C’est juste triste, parce que je sacrifie mon temps et mon argent pour mon Conseil. […] J’étais dans un mouvement en lequel je ne croyais pas vraiment, mais j’essayais de faire une différence, et que ça devienne quelque chose de concret.

Zakaria Zaki Rouaghi, sur Instagram

« Ça vient de me libérer du temps pour une cause beaucoup plus importante et pour ma religion », a-t-il insisté. Peu avant, il s’en était de nouveau pris aux policiers du SPVM, jugeant que ceux-ci « commettent continuellement des crimes ». « Ce sont des criminels, c’est juste qu’ils ne sont pas jugés », a-t-il dit, en ajoutant que les patrouilleurs montréalais sont « des peureux ».

« On ne peut pas laisser des gens ouvertement supporter des mouvements terroristes de la sorte comme si c’était normal. Ce n’est pas parce que le gouvernement canadien le fait qu’on doit le faire », a-t-il aussi avancé, faisant référence à la contre-manifestation des supporters palestiniens qui s’est tenue le week-end dernier. Au passage, le jeune homme a aussi qualifié le premier ministre Justin Trudeau de « tueur d’enfants et de supporteur d’Israël ».

Un compte sous surveillance

Au cours des derniers jours, Instagram a supprimé l’un de ses billets pour violation de sa politique entourant le discours haineux. La publication invitait les membres de la communauté musulmane à une contre-manifestation, dimanche dernier, pour dénoncer des manifestants pro-Israël, qu’il a qualifiés de « criminels sionistes qui occupent la Palestine ».

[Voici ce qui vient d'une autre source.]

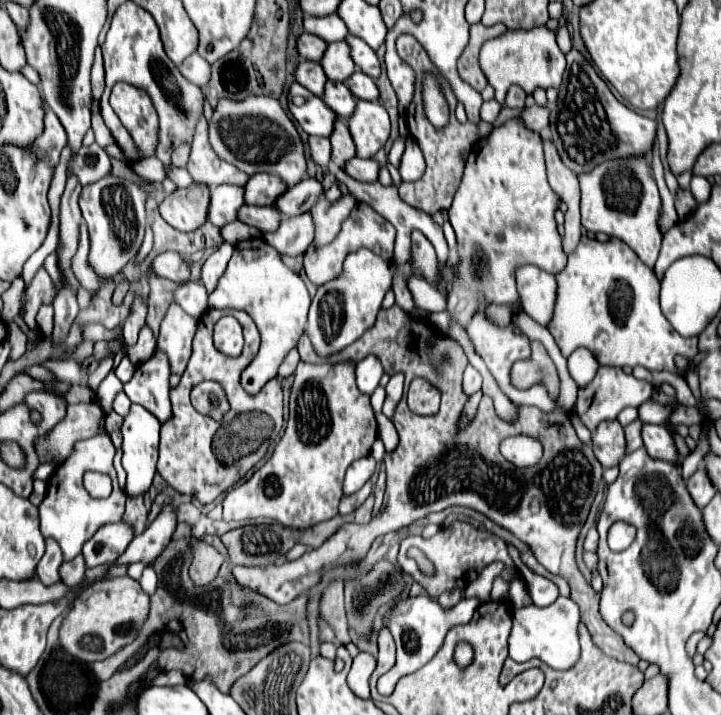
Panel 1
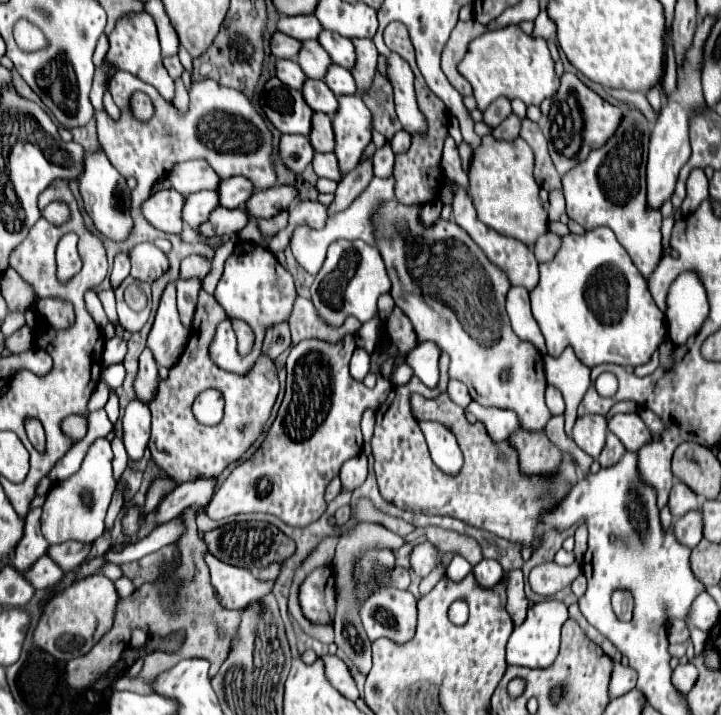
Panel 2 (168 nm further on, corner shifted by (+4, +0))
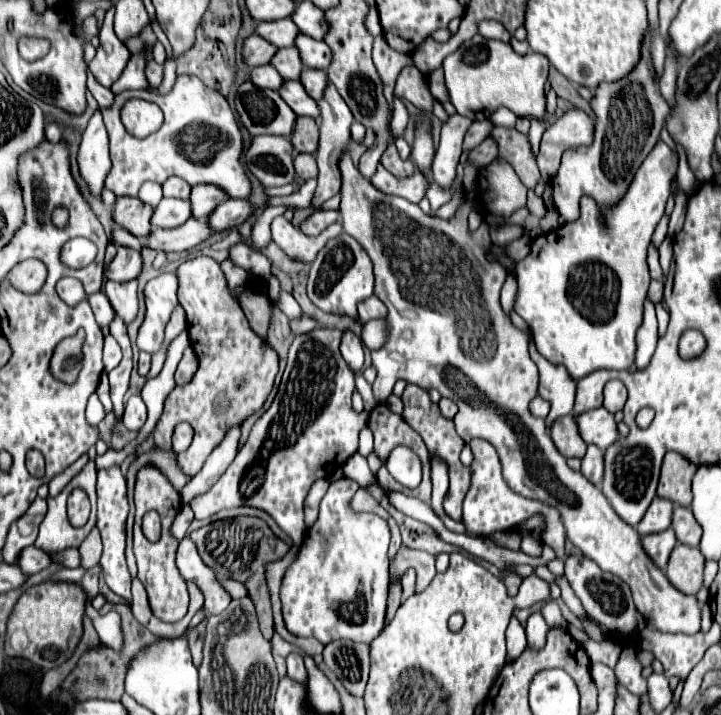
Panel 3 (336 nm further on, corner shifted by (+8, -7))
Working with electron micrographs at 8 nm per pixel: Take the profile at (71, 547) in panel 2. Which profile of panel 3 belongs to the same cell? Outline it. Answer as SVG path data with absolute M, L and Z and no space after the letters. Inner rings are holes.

Dans d’autres vidéos publiées sur Instagram, il traite une agente de la Sûreté du Québec de « p’tite madame stressée » et l’ensemble des policiers de « cochons ».

En avril, il a aussi mis en ligne des vidéos dans lesquelles il se targue d’avoir reçu, avec des amis, pour 6000 $ d’amende pour violation du couvre-feu imposé dans le cadre de la crise sanitaire et affirme qu’il va « mettre toute la police de Montréal sur la CSST ».

Il s’est aussi filmé, au début de mai, en train d’invectiver des employés d’un magasin à grande surface après qu’un agent de sécurité lui eut demandé de remettre son couvre-visage. Dans la vidéo, M. Rouaghi refuse d’obtempérer, affirmant avoir une « condition médicale », qualifie les caissières de « p’tites filles » et menace le magasin de poursuite judiciaire pour violation de ses droits fondamentaux.

L’arrondissement de Montréal-Nord n’a voulu faire aucun autre commentaire.